It's part of the job that you get projects that are fun to work on for one reason or another (big movie, classic, something you really liked, etc.) and then there are projects that aren't so much fun (the studio is basically dumping this title, Pauly Shore movies, etc.). A while back, I was given one of the latter.
The studio had been going round and round with the primary star of this particular movie. They were trying to get a key art* approved. This was a dog title. It had sat on the shelves for something on the order of 2 years. There's generally one reason for a movie not getting a release: it sucks. There are occasionally other reasons, but the when it doubt, it's this one.
This movie didn't have the makings of an out and out suckfest. The primary star is a well-known comedic actor, was teamed up with another well-known and liked comedic actor, co-starred an major award-winning actor and was directed by an award-winning director. On paper it looked good. But its tomato meter is below 10%.
So the studio has gone countless rounds with the star, trying to get them to approve something. The star doesn't have contractual approval rights, but this star has another hit movie out as well as more projects in the pipeline with the same studio and they want to keep the star happy. They've given the star something on the order of 100 versions. So far, no good.
They call us up to basically have someone to take a fresh stab at it. We're given the direction that the star wants something more sophisticated. Said star doesn't want it to look "sophomoric".
I get the idea that the star has never seen the finished movie. It's not Gigli-bad, but one thing it is not is sophisticated, in any way.
So we get to work on it. There is another issue with this title: there is practically no photography and half of what we have is of such poor quality as to be unusable.
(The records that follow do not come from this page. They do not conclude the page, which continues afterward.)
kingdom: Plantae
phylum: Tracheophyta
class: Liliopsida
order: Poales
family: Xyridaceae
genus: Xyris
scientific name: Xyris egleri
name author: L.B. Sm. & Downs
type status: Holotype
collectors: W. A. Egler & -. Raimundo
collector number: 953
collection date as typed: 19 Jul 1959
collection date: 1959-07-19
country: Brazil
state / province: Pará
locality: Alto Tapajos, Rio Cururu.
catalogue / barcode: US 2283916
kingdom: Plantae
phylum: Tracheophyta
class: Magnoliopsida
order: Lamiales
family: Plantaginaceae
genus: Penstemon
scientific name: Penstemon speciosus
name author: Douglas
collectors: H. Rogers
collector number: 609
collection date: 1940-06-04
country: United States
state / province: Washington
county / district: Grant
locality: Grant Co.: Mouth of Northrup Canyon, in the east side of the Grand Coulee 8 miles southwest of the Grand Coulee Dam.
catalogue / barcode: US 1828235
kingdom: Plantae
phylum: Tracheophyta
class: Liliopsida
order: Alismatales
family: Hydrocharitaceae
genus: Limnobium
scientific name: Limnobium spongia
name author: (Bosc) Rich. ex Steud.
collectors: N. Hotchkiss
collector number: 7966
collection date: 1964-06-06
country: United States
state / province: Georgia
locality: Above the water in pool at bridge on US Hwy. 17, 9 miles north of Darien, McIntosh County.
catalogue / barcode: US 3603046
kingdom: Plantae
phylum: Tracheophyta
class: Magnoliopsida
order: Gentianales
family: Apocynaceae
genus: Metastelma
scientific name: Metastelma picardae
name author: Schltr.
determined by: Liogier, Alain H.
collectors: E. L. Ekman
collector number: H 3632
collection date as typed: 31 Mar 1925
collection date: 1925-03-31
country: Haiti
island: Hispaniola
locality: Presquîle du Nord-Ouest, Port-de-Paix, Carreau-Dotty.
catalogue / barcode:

Joy.
So we put together about 8 really cool designs for our first round submission. There's a couple that would have really stood out on the shelf. Good stuff. We submit, wait a litttle, and get feedback from the client. They want to go further in one direction. This continues for a few rounds and all of a sudden we're in the 20's.
At this point, some (or maybe all, I don't know) of the designs are passed by the star. Apparently the star likes them, but has now decided that they don't want to be on the cover of the box at all.
So we pick up our jaws off the floor and get to work doing layouts with only the co-star. We do some wild, cool stuff. We're getting graphic with some of the designs, no photos. At the home entertainment end of the spectrum we generally don't get to flex our chops so much, so in some ways this has become a cool project. We finish more designs and submit to the client for approval. Pretty soon we are in the 60's.
Then the client calls. The studio has decided that because this movie was such a turkey, it would be unfair to the co-star to have the DVD's success on their shoulder's alone, so we are to come up with some more designs without. any. stars.
So now we have two names and a title that has no value attached to it. All we do have is some concrete direction from the client as to how to proceed, so we manage to get an approved design (after crossing the 80 mark).
Now we're getting into finishing the art, which means that our retouchers work on it so that it looks as good as possible when it gets printed. This is generally this easiest part of a project.
But not this time.
We wind up doing about 20 versions of the "approved" key art, as the client tweaks two elements ad nasuem. We have to shoot (photograph) people from the office daily for about a week until this one is put thankfully to rest.
So a title that bombed at the theaters goes to around 200 designs for the DVD cover and has not one, but both stars cut out of it. (And no, my 100+ designs were not a record for me.)
It's stories like these that make me think that the studio assertion that movies don't make profits might be true.
But this story was all true.
*'Key art' is the term used for a movie's main poster. When it comes to the home entertainment side of things, 'key art' comes to mean the front of the DVD/VHS package. Sometimes this is the same as the movie's theatrical poster, but a lot of times it is a new or a derivative design (generally for marketing purposes.)